In deciding which vote to accept, the bankruptcy court explicitly adopted the reasoning of 203 North LaSalle and found that only the junior creditor possessed the right to vote its claim. According to the court, “there is no reason to deviate from the plain language of § 1126(a),” which empowers the holder of a claim to vote that claim. When faced with the argument that bankruptcy rules 3018 and 9010 permitted the senior creditor, as the junior creditor’s appointed agent, to vote on the junior creditor’s behalf, the court held that no such agency existed because “agency involves action at the direction of a principal,” whereas the senior creditor voted the junior creditor’s claim at its own discretion.
Mere days after the Croatan Surf Club decision, the court in In re SW Boston Hotel Venture LLC, 460 B.R. 38 (Bankr.
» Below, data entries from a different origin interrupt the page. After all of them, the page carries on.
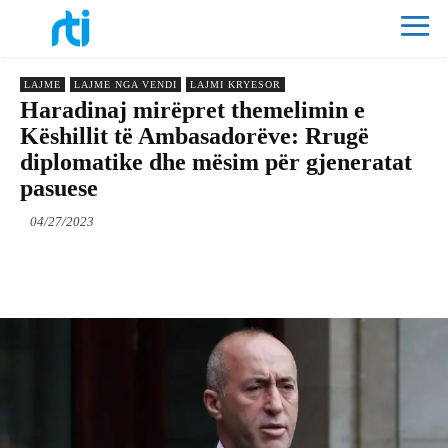
LAJME
LAJME NGA VENDI
LAJMI KRYESOR
Haradinaj mirëpret themelimin e
Këshillit të Ambasadorëve: Rrugë
diplomatike dhe mësim për gjeneratat
pasuese
04/27/2023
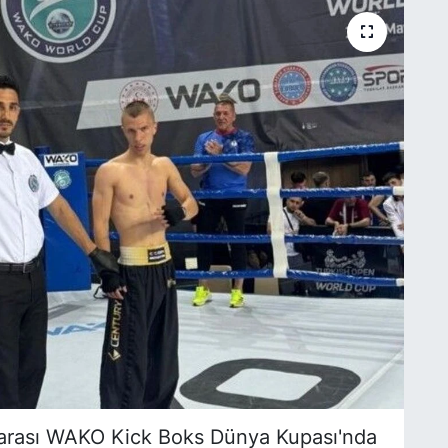
rarası WAKO Kick Boks Dünya Kupası'nda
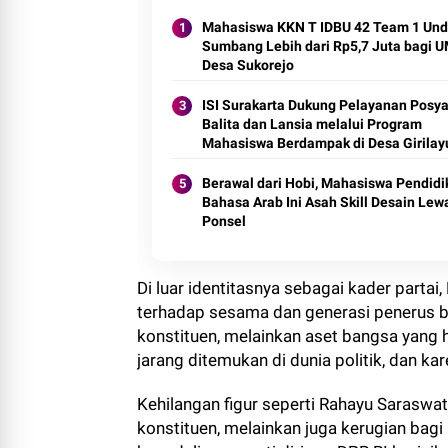
Mahasiswa KKN T IDBU 42 Team 1 Und
Sumbang Lebih dari Rp5,7 Juta bagi
Desa Sukorejo
ISI Surakarta Dukung Pelayanan Posy
Balita dan Lansia melalui Program
Mahasiswa Berdampak di Desa Girilay
Berawal dari Hobi, Mahasiswa Pendidi
Bahasa Arab Ini Asah Skill Desain Lew
Ponsel
Di luar identitasnya sebagai kader partai
terhadap sesama dan generasi penerus b
konstituen, melainkan aset bangsa yang 
jarang ditemukan di dunia politik, dan kar
Kehilangan figur seperti Rahayu Saraswat
konstituen, melainkan juga kerugian bagi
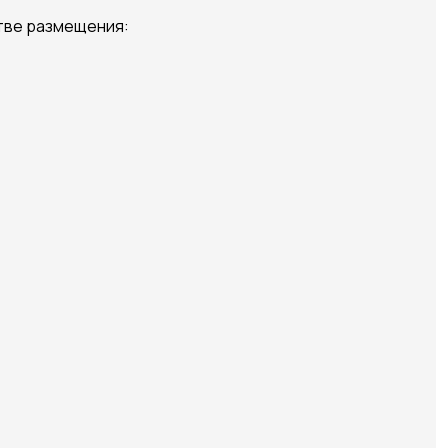
тве размещения:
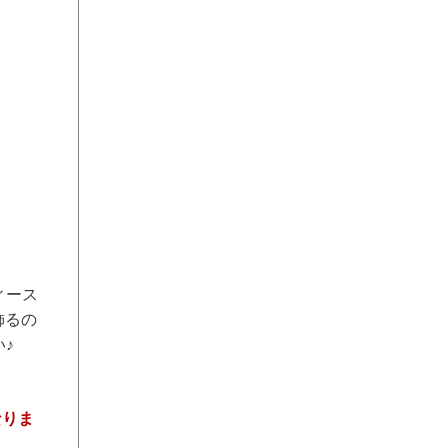
ィース
飾るの
♪
なりま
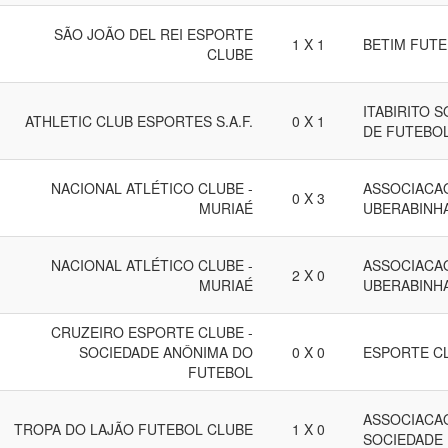
SÃO JOÃO DEL REI ESPORTE
1 X 1
BETIM FUTE
CLUBE
ITABIRITO 
ATHLETIC CLUB ESPORTES S.A.F.
0 X 1
DE FUTEBO
NACIONAL ATLÉTICO CLUBE -
ASSOCIACA
0 X 3
MURIAÉ
UBERABINH
NACIONAL ATLÉTICO CLUBE -
ASSOCIACA
2 X 0
MURIAÉ
UBERABINH
CRUZEIRO ESPORTE CLUBE -
SOCIEDADE ANÔNIMA DO
0 X 0
ESPORTE CL
FUTEBOL
ASSOCIACA
TROPA DO LAJÃO FUTEBOL CLUBE
1 X 0
SOCIEDADE 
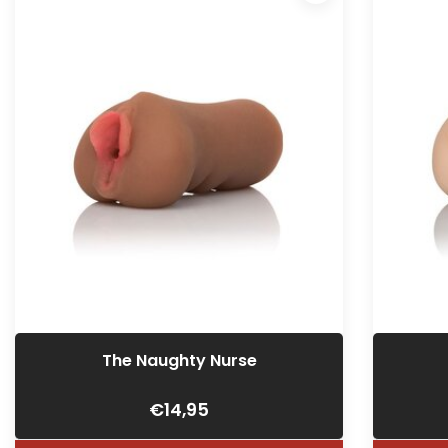
The Naughty Nurse
€14,95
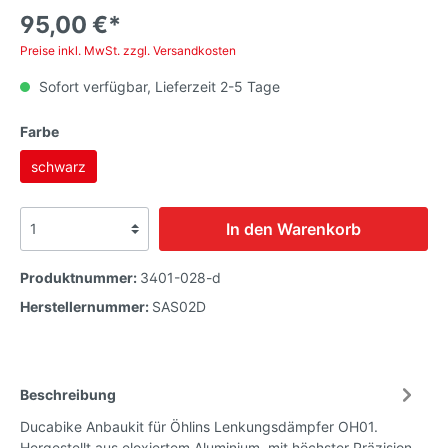
95,00 €*
Preise inkl. MwSt. zzgl. Versandkosten
Sofort verfügbar, Lieferzeit 2-5 Tage
Farbe
schwarz
In den Warenkorb
Produktnummer:
3401-028-d
Herstellernummer:
SAS02D
Beschreibung
Ducabike Anbaukit für Öhlins Lenkungsdämpfer OH01.
Hergestellt aus eloxiertem Aluminium, mit höchster Präzision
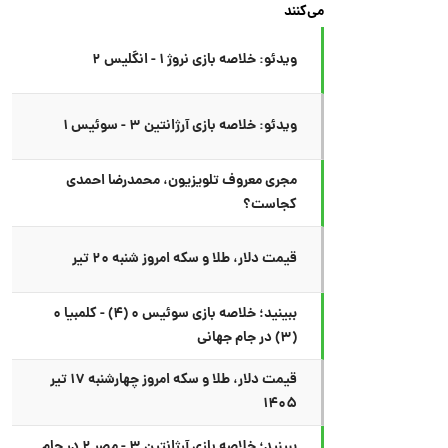
می‌کنند
ویدئو: خلاصه بازی نروژ ۱ - انگلیس ۲
ویدئو: خلاصه بازی آرژانتین ۳ - سوئیس ۱
مجری معروف تلویزیون، محمدرضا احمدی
کجاست؟
قیمت دلار، طلا و سکه امروز شنبه ۲۰ تیر
ببینید؛ خلاصه بازی سوئیس ۰ (۴) - کلمبیا ۰
(۳) در جام جهانی
قیمت دلار، طلا و سکه امروز چهارشنبه ۱۷ تیر
۱۴۰۵
ببینید؛ خلاصه بازی آرژانتین ۳ - مصر ۲ در جام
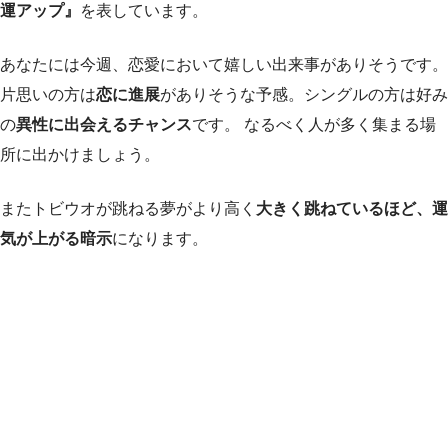
運アップ』
を表しています。
あなたには今週、恋愛において嬉しい出来事がありそうです。
片思いの方は
恋に進展
がありそうな予感。シングルの方は好み
の
異性に出会えるチャンス
です。 なるべく人が多く集まる場
所に出かけましょう。
またトビウオが跳ねる夢がより高く
大きく跳ねているほど、運
気が上がる暗示
になります。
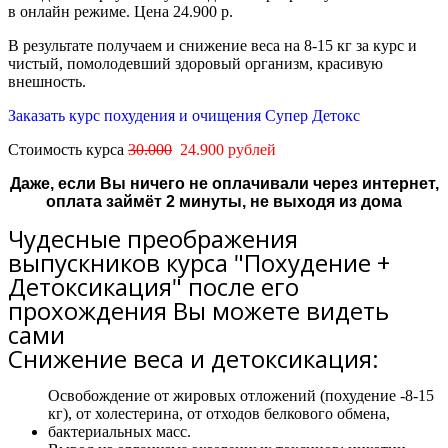
в
онлайн режиме. Цена 24.900 р.
В результате получаем и снижение веса на 8-15 кг за курс и
чистый, помолодевший здоровый организм, красивую
внешность.
Заказать курс похудения и очищения Супер Детокс
Стоимость курса
30.000
24.900 рублей
Даже, если Вы ничего не оплачивали через интернет,
оплата займёт 2 минуты, не выходя из дома
Чудесные преображения
выпускников курса "Похудение +
Детоксикация" после его
прохождения Вы можете видеть
сами
Снижение веса и детоксикация:
Освобождение от жировых отложений (похудение -8-15
кг), от холестерина, от отходов белкового обмена,
бактериальных масс.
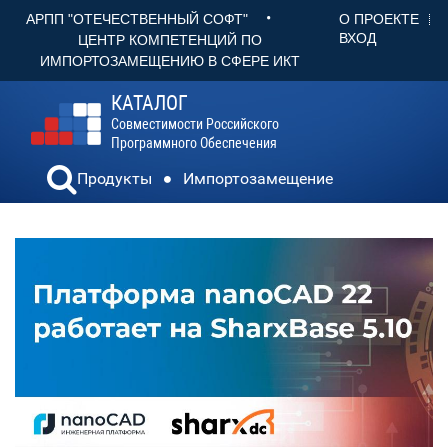
•
О ПРОЕКТЕ
АРПП "ОТЕЧЕСТВЕННЫЙ СОФТ"
ВХОД
ЦЕНТР КОМПЕТЕНЦИЙ ПО
ИМПОРТОЗАМЕЩЕНИЮ В СФЕРЕ ИКТ
КАТАЛОГ
Совместимости Российского
Программного Обеспечения
Продукты
Импортозамещение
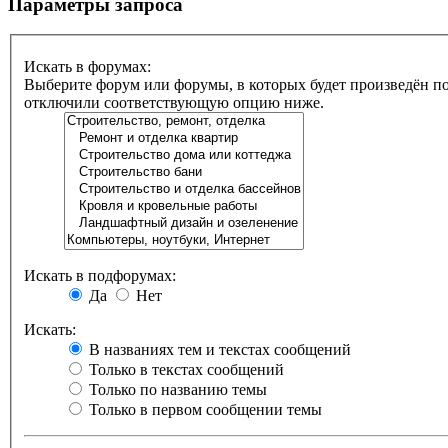
Параметры запроса
Искать в форумах:
Выберите форум или форумы, в которых будет произведён по
отключили соответствующую опцию ниже.
Искать в подфорумах:
Да
Нет
Искать:
В названиях тем и текстах сообщений
Только в текстах сообщений
Только по названию темы
Только в первом сообщении темы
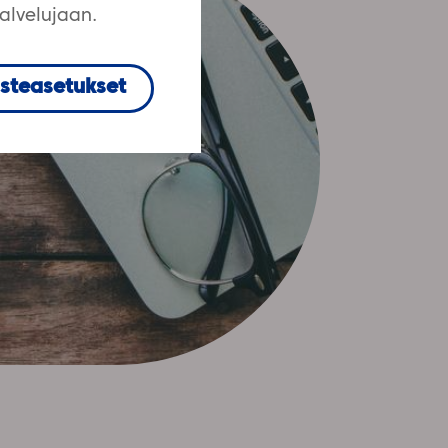
palvelujaan.
steasetukset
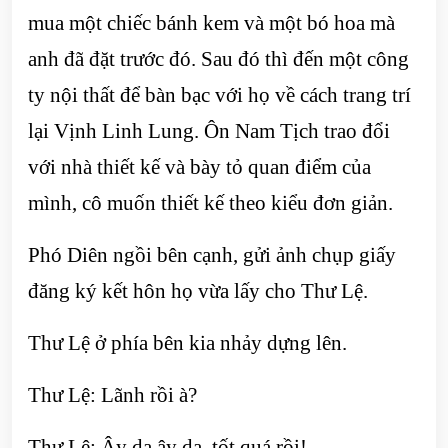
mua một chiếc bánh kem và một bó hoa mà
anh đã đặt trước đó. Sau đó thì đến một công
ty nội thất để bàn bạc với họ về cách trang trí
lại Vịnh Linh Lung. Ôn Nam Tịch trao đổi
với nhà thiết kế và bày tỏ quan điểm của
mình, cô muốn thiết kế theo kiểu đơn giản.
Phó Diên ngồi bên cạnh, gửi ảnh chụp giấy
đăng ký kết hôn họ vừa lấy cho Thư Lệ.
Thư Lệ ở phía bên kia nhảy dựng lên.
Thư Lệ: Lãnh rồi à?
Thư Lệ: Ây da ây da, tốt quá rồi!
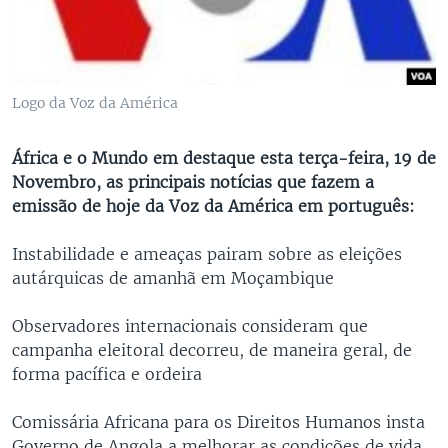
Logo da Voz da América
África e o Mundo em destaque esta terça-feira, 19 de
Novembro, as principais notícias que fazem a
emissão de hoje da Voz da América em português:
Instabilidade e ameaças pairam sobre as eleições
autárquicas de amanhã em Moçambique
Observadores internacionais consideram que
campanha eleitoral decorreu, de maneira geral, de
forma pacífica e ordeira
Comissária Africana para os Direitos Humanos insta
Governo de Angola a melhorar as condições de vida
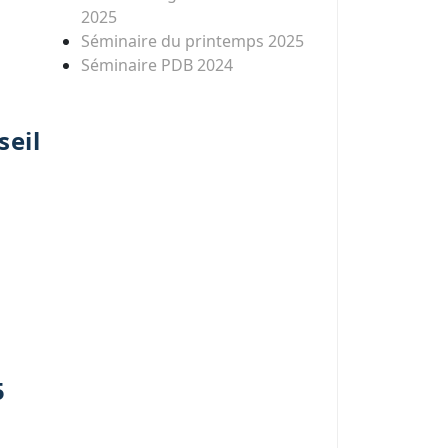
2025
Séminaire du printemps 2025
Séminaire PDB 2024
seil
5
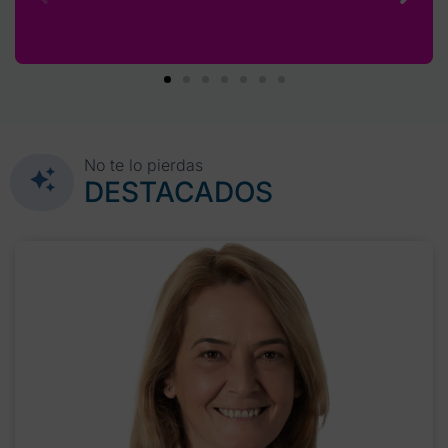
No te lo pierdas
DESTACADOS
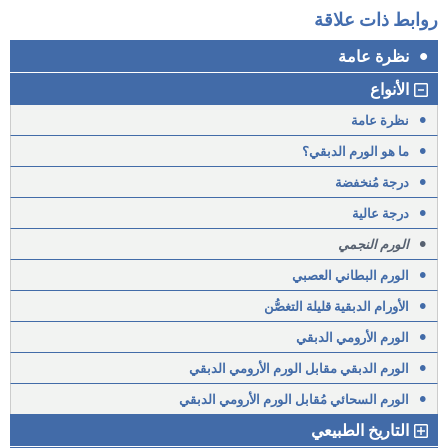
روابط ذات علاقة
•
نظرة عامة
الأنواع
•
نظرة عامة
•
ما هو الورم الدبقي؟
•
درجة مُنخفضة
•
درجة عالية
•
الورم النجمي
•
الورم البطاني العصبي
•
الأورام الدبقية قليلة التغصُّن
•
الورم الأرومي الدبقي
•
الورم الدبقي مقابل الورم الأرومي الدبقي
•
الورم السحائي مُقابل الورم الأرومي الدبقي
التاريخ الطبيعي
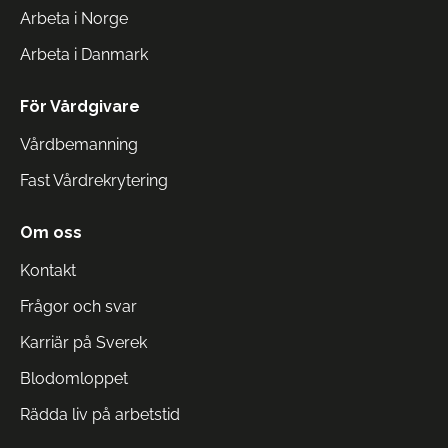
Arbeta i Norge
Arbeta i Danmark
För Vårdgivare
Vårdbemanning
Fast Vårdrekrytering
Om oss
Kontakt
Frågor och svar
Karriär på Sverek
Blodomloppet
Rädda liv på arbetstid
D. Mass. 2011) issued a virtually identical decision under similar facts. As in Croatan Surf Club, the court was asked to decide whether a senior creditor could vote a junior creditor’s claim in accordance with a subordination agreement when the junior creditor cast a competing ballot in violation of the agreement. Although the SW Boston Hotel Venture court did not cite Croatan Surf Club, it similarly adopted the reasoning of Hart Ski and 203 North LaSalle in concluding that a subordination agreement “cannot nullify provisions of the Bankruptcy Code.” In the face of contrary authority, including the Aerosol Packaging decision, the court held that 203 North LaSalle and Hart Ski were more persuasive.
Is Your Subordination Agreement Enforceable?
Unfortunately, under current law, there is no practical way to determine whether a particular subordination agreement that goes beyond mere subordination of payment rights is enforceable. Prior to the SW Boston Hotel Venture and Croatan Surf Club decisions, it was safe to say that a court would generally enforce a broad subordination agreement containing waivers of voting or other bankruptcy rights by the junior creditor. In light of those rulings, however, the picture is more mixed. Decisions by bankruptcy courts in the Second, Third, Fifth and Eleventh Circuits have favored enforcement of subordination agreements that go beyond mere subordination of payment rights. Meanwhile, decisions from bankruptcy courts in the First, Fourth and Seventh circuits have reached a contrary conclusion. Worse, there is a distinct lack of authority from appellate courts on this issue. As a result, bankruptcy courts are likely to continue to address the enforceability of such provisions on an ad hoc basis.
Creditors who are parties to subordination agreements that contain waivers of bankruptcy rights should approach bankruptcy with the unsettled state of the law in mind. Senior creditors should be aware that while a broad subordination agreement may provide some leverage over a junior creditor that might not otherwise be available, it does not give senior lenders a bullet-proof method for excluding dissident junior creditors from the decision-making process. Likewise, junior creditors should be aware that if cooperation with a senior creditor becomes untenable, they may have more room to maneuver than a plain reading of a subordination agreement might suggest.